Department of Chemistry Professor Christopher (Kit) Cummins has been honored with the 2017 Linus Pauling Medal, in recognition of his unparalleled synthetic and mechanistic studies of early-transition metal complexes, including reaction discovery and exploratory methods of development to improve nitrogen and phosphorous utilization. Cummins, the Henry Dreyfus Professor of Chemistry, will be presented with the Pauling Medal at an award symposium this fall at Portland State University in Oregon.
“I was introduced to Pauling’s hugely influential book ‘The Nature of the Chemical Bond’ as an undergraduate student at Cornell, where I had the incredible honor to meet Linus when he visited to reprise his Baker lectures from a half century earlier, out of which the book had grown,” Cummins says. “It is like a dream come true for me to be selected to receive an award named for the human being who gave us so many of chemistry’s central concepts. I will dedicate my award lecture to my fantastic students, past and present, for having embarked with me on a rich and still unfolding voyage of scientific discovery.”
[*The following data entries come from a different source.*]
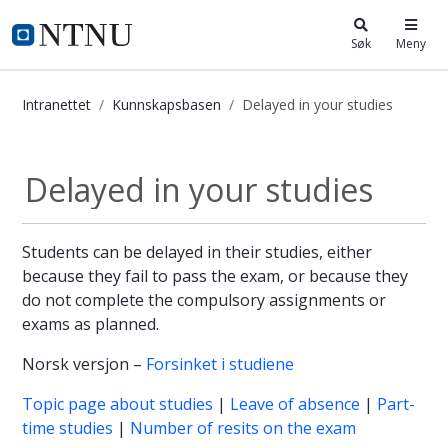
i.ntnu.no
Søk
Meny
Intranettet
Kunnskapsbasen
Delayed in your studies
Delayed in your studies - Kunnskap
Delayed in your studies
Students can be delayed in their studies, either
because they fail to pass the exam, or because they
do not complete the compulsory assignments or
exams as planned.
Norsk versjon –
Forsinket i studiene
Topic page about studies
|
Leave of absence
|
Part-
time studies
|
Number of resits on the exam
The Pauling Medal is sponsored jointly by the Portland, Puget Sound, and Oregon sections of the American Chemical Society. It is presented annually in recognition of outstanding achievement in chemistry in the spirit of, and in honor of, Linus Pauling, who was awarded the Nobel Prize in chemistry in 1954 and the Nobel Prize for peace in 1962. Cummins joins several current members of the Department of Chemistry in being named a Linus Pauling Medal awardee, including Tim Swager (2016), Stephen Buchwald (2014), and Stephen Lippard (2009), as well as former department members Alexander Rich (1995) and John Waugh (1984).
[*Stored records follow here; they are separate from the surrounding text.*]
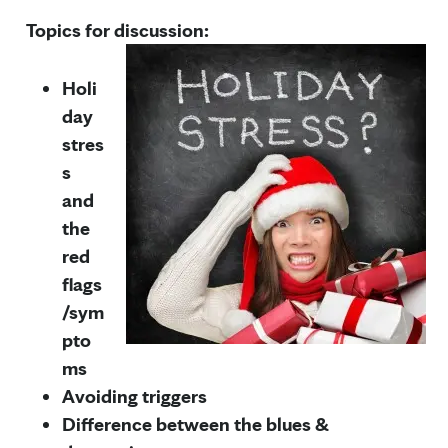
Topics for discussion:
Holi
day
stres
s
and
the
red
flags
/sym
pto
ms
Avoiding triggers
Difference between the blues &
Researchers in the Cummins Group are developing new methods of inorganic synthesis to address a variety of interesting questions. The activation of small molecules by transition-metal systems is a featured area, with ongoing work in the areas of synthetic nitrogen fixation, carbon dioxide reduction, and while phosphorus utilization. They are developing thermally activated molecular precursors to reactive small molecules or transient intermediates such as diphosphorus and phosphaethyne, molecules of astrophysical importance. Studies on supramolecular anion receptor host-guest chemistry inform their work on dioxygen electron transfer processes, which are germane to solar energy storage and approaches to improved metal-air battery technology. In addition, Cummins Group researchers work to develop new starting materials in phosphate chemistry, including acid forms that provide a starting point for synthesizing new phosphate-based materials with applications in next-generation battery technologies and catalysis. Experimental studies are supplemented with quantum chemical investigations for analysis of chemical bonding, reaction mechanisms, and property predictions.